• Reporters from several outlets around the world, calling themselves “The Cartel Project,” published an investigation into the 2012 murder of Veracruz, Mexico journalist Regina Martínez, which they portray as the template that organized crime-tied politicians have since used to silence the press. They aim to finish the work Martínez was doing—investigating the corrupt links between Veracruz’s state governors and organized crime—when assassins killed her in her home. Stories appear concurrently in The Washington Post, The Guardian, Spain’s El País, Mexico’s Proceso, and OCCRP.
  • An unsealed whistleblower complaint from a border wall construction site in California has some remarkable allegations, summarized by The New York Times’ Zolan Kanno-Youngs. Among them, contractors brought Mexican citizens illegally onto their work site, on the U.S. side of the border, to work as armed guards. CBP records meanwhile show that between October 2019 and March 2020, migrants breached the border wall in California and Arizona more than 320 times.
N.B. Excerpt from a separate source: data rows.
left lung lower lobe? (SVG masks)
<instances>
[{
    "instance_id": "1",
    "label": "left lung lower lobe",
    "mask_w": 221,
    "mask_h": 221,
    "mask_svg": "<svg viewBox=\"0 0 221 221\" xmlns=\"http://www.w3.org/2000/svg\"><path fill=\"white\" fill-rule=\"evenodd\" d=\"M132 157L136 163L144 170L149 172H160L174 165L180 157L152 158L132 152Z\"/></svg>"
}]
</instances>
  • Two new Colombian online investigative outlets, Vorágine and La Liga Contra el Silencio, collaborated to tell the story of Juana Perea, a Bogotá-raised beachfront hotel owner and defiant activist in the town of Nuquí, Chocó. In October, Perea became one of many social leaders murdered in northwest Colombia by the Gulf Clan neo-paramilitary group. Pair this with Verdad Abierta’s thoroughly reported and vividly photographed story about William Castillo, a social leader in Antioquia’s Bajo Cauca region whom Gulf Clan hitmen murdered in 2016.
  • “Since 2007, the U.S. government has relied on a small coterie of Mexican officials to implement the Mérida Initiative,” begins an account presenting a trove of U.S. documents that the National Security Archive obtained via a FOIA request. It’s hard not to cringe reading U.S. officials’ words of praise for Mexican counterparts who now face criminal charges for links to organized crime.
  • Honduras’s ContraCorriente finds that, after years of corruption undermining public-private infrastructure projects, the public almost completely distrusts the government’s announced bipartisan rebuilding effort following hurricanes Eta and Iota.